Tribal Government & News

Federal report on missing, murdered Indigenous people in Oregon includes Heather Cameron case

02.24.2021 Danielle Harrison Public safety
Grand Ronde Tribal member Heather Cameron has been missing since August 2012. Although her disappearance occurred in northern California, she was included in the U.S. Attorney's Office for the District of Oregon's report on murdered and missing Indigenous people because she is a member of an Oregon Tribe.

By Danielle Harrison

Smoke Signals staff writer

PORTLAND – The U.S. Attorney’s Office for the District of Oregon released its first Missing and Murdered Indigenous Persons report on Friday, Feb. 19.

The report is the first to be released by any U.S. Attorney’s Office since the Justice Department began a new program, nicknamed Operation Lady Justice, to address the ongoing crisis of missing and murdered Native Americans.

The Oregon report provides Tribes, law enforcement and the public with an overview of current cases as well as the Attorney’s Office plans to address the crisis in 2021.

The report includes summaries of eight murdered and 11 missing Indigenous people, including Grand Ronde Tribal member Heather Cameron, who has been missing since August 2012 from a remote area near Redding, Calif.

On the day of her disappearance, Cameron called 911 three times from her ex-boyfriend Daniel Lusby’s cell phone near the remote Keswick Dam area in Shasta County, saying she had been drugged and needed help. A male voice was audible in the background, according to police reports.

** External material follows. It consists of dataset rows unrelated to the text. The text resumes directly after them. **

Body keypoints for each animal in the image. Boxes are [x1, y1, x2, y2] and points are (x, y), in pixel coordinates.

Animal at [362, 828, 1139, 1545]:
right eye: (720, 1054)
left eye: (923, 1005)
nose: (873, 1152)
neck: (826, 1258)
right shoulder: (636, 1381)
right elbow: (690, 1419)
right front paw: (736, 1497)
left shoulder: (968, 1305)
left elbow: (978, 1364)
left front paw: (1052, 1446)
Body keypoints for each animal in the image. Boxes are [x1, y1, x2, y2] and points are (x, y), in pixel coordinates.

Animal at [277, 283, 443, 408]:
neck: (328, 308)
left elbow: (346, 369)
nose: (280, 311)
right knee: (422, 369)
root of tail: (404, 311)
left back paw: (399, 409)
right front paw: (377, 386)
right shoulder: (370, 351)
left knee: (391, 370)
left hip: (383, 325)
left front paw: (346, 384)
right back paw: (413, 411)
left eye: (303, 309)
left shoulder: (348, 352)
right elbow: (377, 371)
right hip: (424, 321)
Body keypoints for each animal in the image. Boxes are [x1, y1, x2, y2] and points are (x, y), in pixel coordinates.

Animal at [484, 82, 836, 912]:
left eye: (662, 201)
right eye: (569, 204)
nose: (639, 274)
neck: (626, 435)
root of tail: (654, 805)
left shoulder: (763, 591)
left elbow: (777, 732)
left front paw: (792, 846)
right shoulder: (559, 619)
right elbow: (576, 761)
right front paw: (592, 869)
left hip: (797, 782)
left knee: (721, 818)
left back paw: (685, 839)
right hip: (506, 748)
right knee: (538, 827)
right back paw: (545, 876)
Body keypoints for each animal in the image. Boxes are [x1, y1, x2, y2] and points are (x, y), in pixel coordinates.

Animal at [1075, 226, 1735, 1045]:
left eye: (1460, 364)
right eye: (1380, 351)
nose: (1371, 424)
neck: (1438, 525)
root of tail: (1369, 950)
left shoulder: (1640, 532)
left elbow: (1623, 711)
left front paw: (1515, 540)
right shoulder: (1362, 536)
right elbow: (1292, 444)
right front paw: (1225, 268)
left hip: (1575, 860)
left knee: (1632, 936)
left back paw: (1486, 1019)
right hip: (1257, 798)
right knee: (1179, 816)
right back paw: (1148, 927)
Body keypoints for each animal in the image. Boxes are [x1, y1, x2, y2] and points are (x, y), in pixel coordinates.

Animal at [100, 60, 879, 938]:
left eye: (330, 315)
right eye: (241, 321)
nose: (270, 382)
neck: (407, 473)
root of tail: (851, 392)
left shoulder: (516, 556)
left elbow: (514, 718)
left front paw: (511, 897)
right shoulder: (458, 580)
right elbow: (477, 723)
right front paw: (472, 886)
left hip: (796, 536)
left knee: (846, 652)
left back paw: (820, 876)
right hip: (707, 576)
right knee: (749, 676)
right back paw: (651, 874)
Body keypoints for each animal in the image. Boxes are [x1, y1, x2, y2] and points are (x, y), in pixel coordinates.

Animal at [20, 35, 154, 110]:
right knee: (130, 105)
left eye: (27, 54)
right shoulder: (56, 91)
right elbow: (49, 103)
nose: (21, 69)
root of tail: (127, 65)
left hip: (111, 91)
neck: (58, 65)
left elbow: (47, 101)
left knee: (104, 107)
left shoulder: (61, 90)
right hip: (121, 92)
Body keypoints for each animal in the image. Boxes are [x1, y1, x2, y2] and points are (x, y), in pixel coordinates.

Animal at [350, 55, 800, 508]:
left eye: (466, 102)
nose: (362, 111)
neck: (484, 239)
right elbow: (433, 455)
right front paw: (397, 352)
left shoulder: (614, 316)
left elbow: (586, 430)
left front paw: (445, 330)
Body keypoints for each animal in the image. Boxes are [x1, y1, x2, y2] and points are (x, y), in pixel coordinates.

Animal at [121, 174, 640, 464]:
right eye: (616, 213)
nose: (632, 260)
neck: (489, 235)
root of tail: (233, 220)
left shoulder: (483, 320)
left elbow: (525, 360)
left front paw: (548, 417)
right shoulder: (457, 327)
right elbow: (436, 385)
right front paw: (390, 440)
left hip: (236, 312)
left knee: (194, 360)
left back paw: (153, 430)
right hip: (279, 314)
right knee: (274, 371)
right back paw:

Police conducted an extensive, multi-agency search, according to the Shasta County Sheriff’s Office. Lusby was interviewed as a primary person of interest in the case on three separate occasions, but never arrested.

Although Cameron went missing in California, she is included as part of the Oregon data because she is a member of an Oregon Tribe, according to the report.

During report research, it was discovered Cameron was still listed as “white” in the California Missing Person Clearinghouse, which is a racial misclassification. These gaps in data can often lead to inaccurate and underreporting of how many Indigenous people are missing and murdered nationwide.

“Our priority in 2021 is to formally consult with Oregon Tribes and collect and maintain all available data,” the report stated. “The USAO is also committed to track and assist in any missing and murdered Indigenous person cases connected to the District of Oregon, including Oregon Tribal members that are outside of Oregon.”

Grand Ronde Domestic Violence Program Coordinator Danielle Murrell said that the Oregon U.S. Attorney’s Office work is vital in bringing more attention to address the epidemic of missing and murdered Indigenous people throughout the country.

“We know that American Indians/Alaskan Natives experience violence and sexual violence at a disproportionate rate (compared to) nonAmerican Indians/Alaskan Natives,” she said. “This makes the USAO’s work of momentous importance to continue to bring awareness to this problem. In (the) Urban Indian Health Institute’s 2016 report, they noted that 95 percent of the murdered and missing Indigenous women and girls cases never received national or international news coverage. This is a problem.

“Not having accurate reporting has also prevented researchers from gaining a true understanding of the problem, in addition to inconsistent racial misclassification and jurisdictional issues. The USAO’s efforts plan address these barriers.”     

The 2021 Missing and Murdered Indigenous Persons Action Plan includes the following goals:

  • Tribal consultations: Schedule virtual meetings with each federally recognized Tribal government and Tribal law enforcement entity in Oregon.
  • Gather data: Request information from all law enforcement offices that respond to Oregon Tribes or Tribal offices that have data.
  • Develop Tribal community response plans: Work with each Tribe to establish Tribal response plans that would include creating four different protocols of community outreach, law enforcement agency response, victim services, and public and media communications customized for each Tribe.
  • Creation of a working group: Invite Tribal representatives and law enforcement to establish a District of Oregon Missing and Murdered Indigenous Persons Working Group to share information and work to address issues.
  • Increase collaboration and communicate: Collaborate with all Oregon law enforcement to better track and provide assistance in all missing and murdered Indigenous cases, including Tribal members who are outside of Oregon.
  • Address issues found in Oregon State Police report: Work with Oregon State Police to overcome the barriers identified in its 2020 report. This includes addressing gaps in data and information sharing, improving communication between different jurisdictions involved in investigations, and facilitating resource sharing.

“For generations, American Indians and Alaskan Natives have suffered from disproportionately high levels of violence. Tragically, this is not a crisis of the past; it’s a crisis of the present,” outgoing Oregon U.S. Attorney Billy Williams said. “In this report, we look back and forward, summarizing what is known about missing and murdered Indigenous people in Oregon and outlining our plans and goals for the year ahead. While we won’t solve this problem overnight, our office is working closely with Oregon law enforcement partners, other U.S. Attorney’s Offices, and the U.S. Department of Justice to end endemic violence in Indian Country.”